Gustavo III sólo pudo girarse antes de que el estruendo se escuchara en todo el teatro. Recibió el disparo en la espalda y cayó de rodillas. Enseguida varios nobles, entre los que se encontraba el conde Hans Henric Von Essen, amigo del rey Gustavo, acudieron a ayudar al monarca herido. Sin embargo, el propio Gustavo III, demostrando una gran fortaleza, continuaba dirigiendo a sus hombres, más preocupado por atrapar a aquellos conspiradores que por atender su herida, la cual ya había teñido de rojo su extravagante vestido. Algunas personas corrían asustadas, pues creían que todo el barullo se debía a un incendio. Quizá los asesinos habían alterado a los presentes con esa falsa alarma para crear confusión. Von Essen, con un fuerte grito, ordenó cerrar todas las puertas de la ópera de inmediato. No supe qué más sucedió con el rey, pues lo perdí de vista cuando varios hombres se lo llevaban en volandas. Gustavo III, sin abandonar en ningún momento su excéntrica personalidad, se dirigía a los suyos con unas palabras que llegué a escuchar.

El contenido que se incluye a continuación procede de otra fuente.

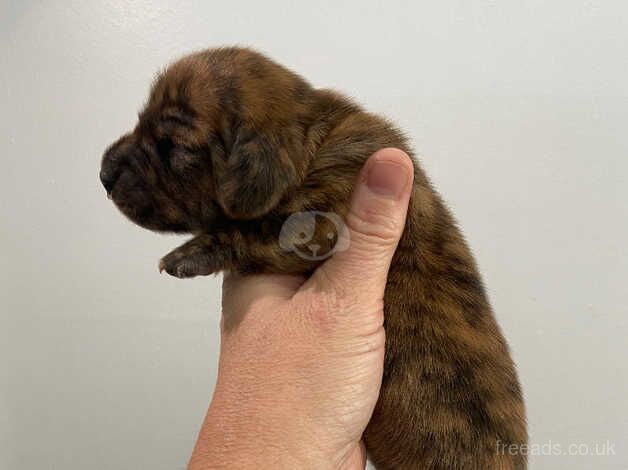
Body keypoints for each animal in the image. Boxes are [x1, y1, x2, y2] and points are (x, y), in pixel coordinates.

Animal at [100, 46, 528, 468]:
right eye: (140, 123)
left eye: (173, 147)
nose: (103, 173)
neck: (312, 140)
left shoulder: (319, 220)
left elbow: (248, 232)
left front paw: (187, 255)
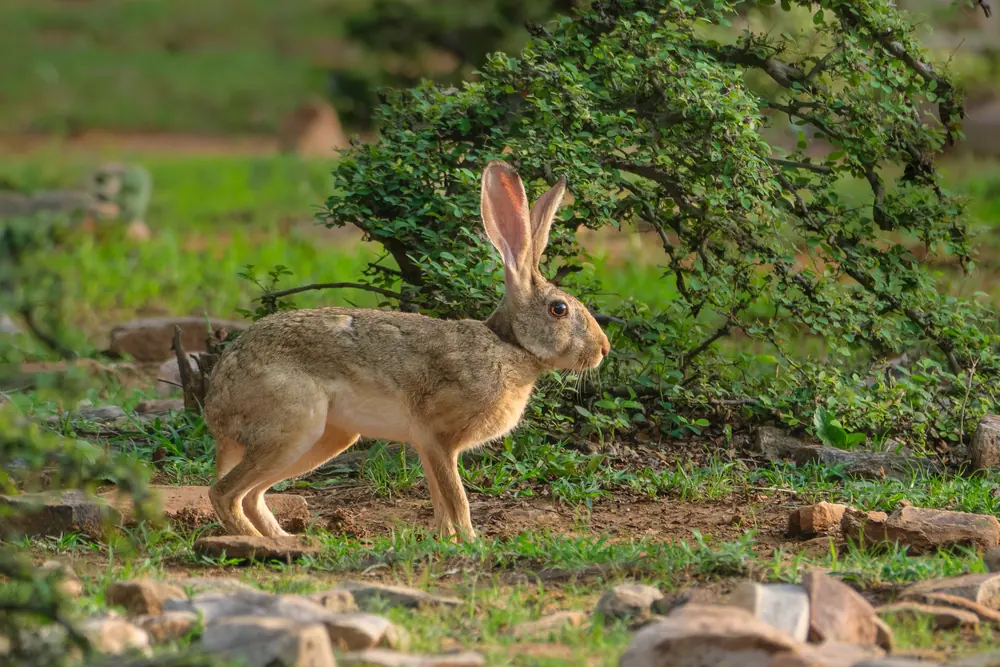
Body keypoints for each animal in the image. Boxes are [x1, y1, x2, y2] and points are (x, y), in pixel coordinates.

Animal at [204, 160, 611, 541]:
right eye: (559, 309)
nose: (604, 349)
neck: (510, 346)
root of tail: (217, 405)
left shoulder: (428, 447)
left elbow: (439, 499)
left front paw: (447, 540)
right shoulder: (438, 437)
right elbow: (456, 498)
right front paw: (471, 541)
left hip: (328, 438)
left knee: (252, 495)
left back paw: (284, 538)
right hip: (293, 426)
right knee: (224, 493)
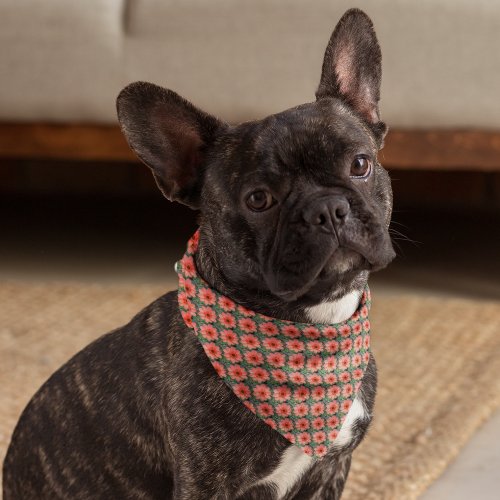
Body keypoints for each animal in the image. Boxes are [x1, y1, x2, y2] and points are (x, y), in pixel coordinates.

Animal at [2, 8, 394, 500]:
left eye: (360, 164)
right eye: (258, 199)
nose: (326, 208)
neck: (311, 331)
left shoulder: (331, 469)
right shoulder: (205, 483)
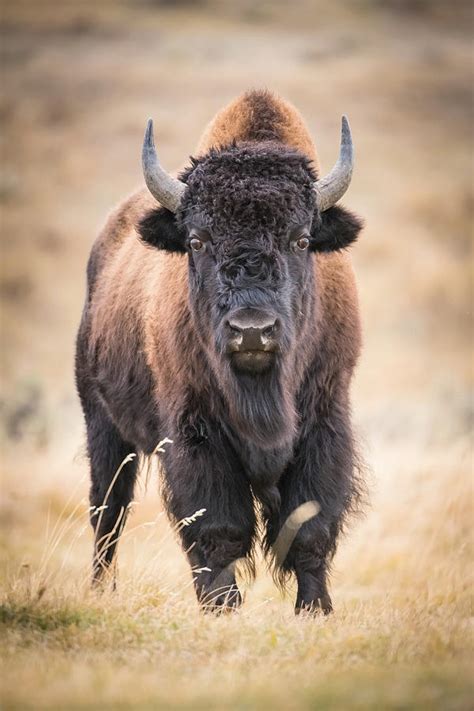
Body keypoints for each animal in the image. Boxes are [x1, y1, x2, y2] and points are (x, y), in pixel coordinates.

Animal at [75, 87, 362, 612]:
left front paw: (315, 609)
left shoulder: (326, 419)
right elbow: (218, 525)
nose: (251, 331)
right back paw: (102, 590)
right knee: (108, 512)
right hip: (102, 424)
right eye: (196, 240)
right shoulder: (195, 430)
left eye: (301, 239)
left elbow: (310, 525)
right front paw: (222, 607)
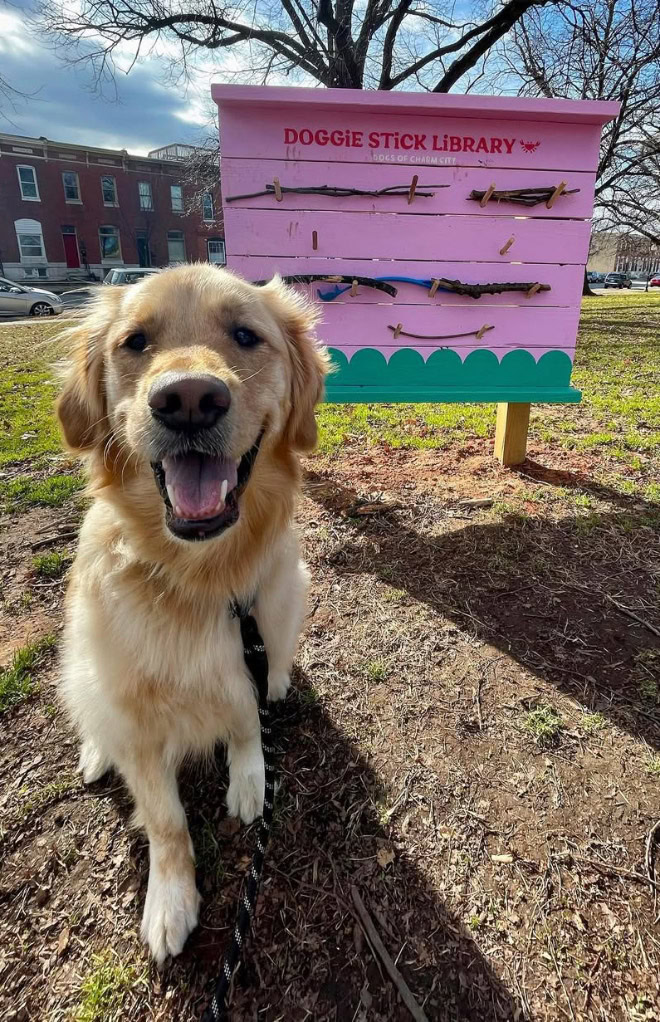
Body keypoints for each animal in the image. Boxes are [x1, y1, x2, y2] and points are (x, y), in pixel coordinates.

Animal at [56, 265, 328, 964]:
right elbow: (166, 821)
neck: (203, 576)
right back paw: (95, 751)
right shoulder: (139, 724)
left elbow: (247, 722)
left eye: (246, 335)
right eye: (135, 342)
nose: (188, 400)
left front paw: (250, 777)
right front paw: (170, 900)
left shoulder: (253, 652)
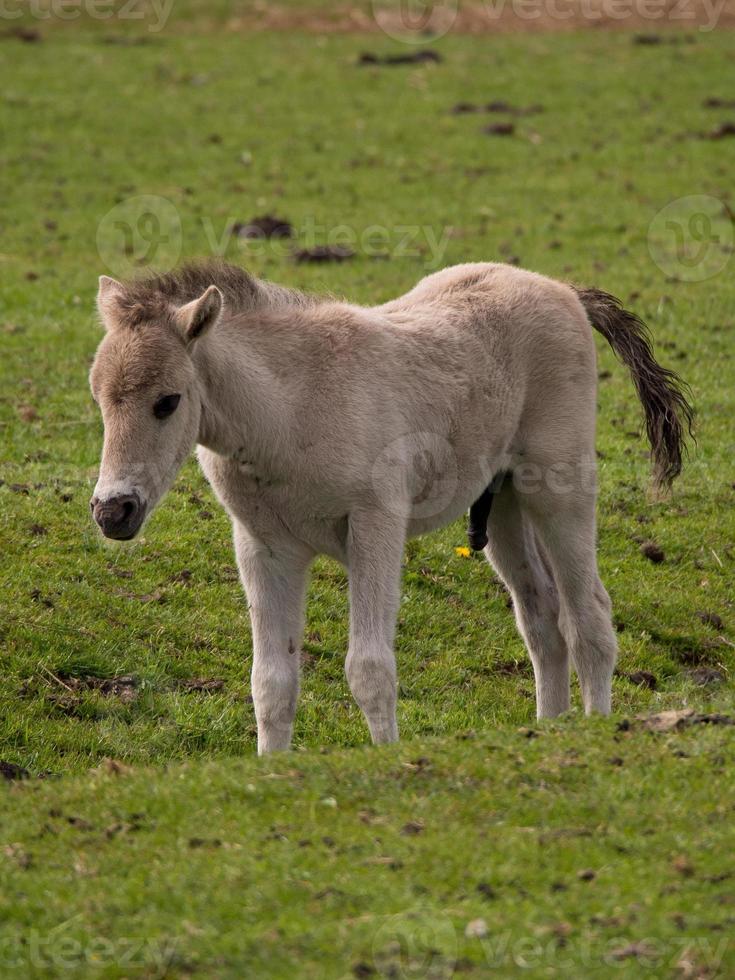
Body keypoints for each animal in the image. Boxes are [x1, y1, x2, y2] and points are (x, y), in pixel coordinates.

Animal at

-¡Mirad, mirad! ¡Me llevan como al Papa, tú!

En estos momentos, la agonía del rey de Suecia ha finalizado, por fin. Con una cruel intención, Jacob Johan Anckarström, el regicida, había cargado su pistola con clavos oxidados. Alcanzó al rey a la altura de sus riñones, y tras trece días, han sido las infecciones las que han acabado con el monarca sueco. El asesino será ejecutado en unos días, después de recorrerse varias plazas importantes de Estocolmo, siendo en ellas azotado en público. Gustavo III ha muerto en paz, pues en su lecho de muerte ha tenido tiempo para reconciliarse con viejos amigos, cuyas amistades habían atravesado turbios momentos provocados por estos últimos años marcados por los cambios políticos que el rey había llevado a cabo, como por ejemplo, la disolución del Riksdag, el parlamento sueco. Salgo de nuevo del Palacio Real a las calles de Estocolmo. Aún llevo en mi mano mi bauta, mientras paseo por Stadsholmen con un frío de narices. Por el momento, no creo que vuelva a ningún baile de máscaras.

Palacio Real de Estocolmo. Suecia

Este suceso inspiró la polémica ópera en tres actos de Giuseppe Verdi, Un Ballo In Maschera, estrenada el 17 de febrero de 1859 en el teatro Apollo de Roma.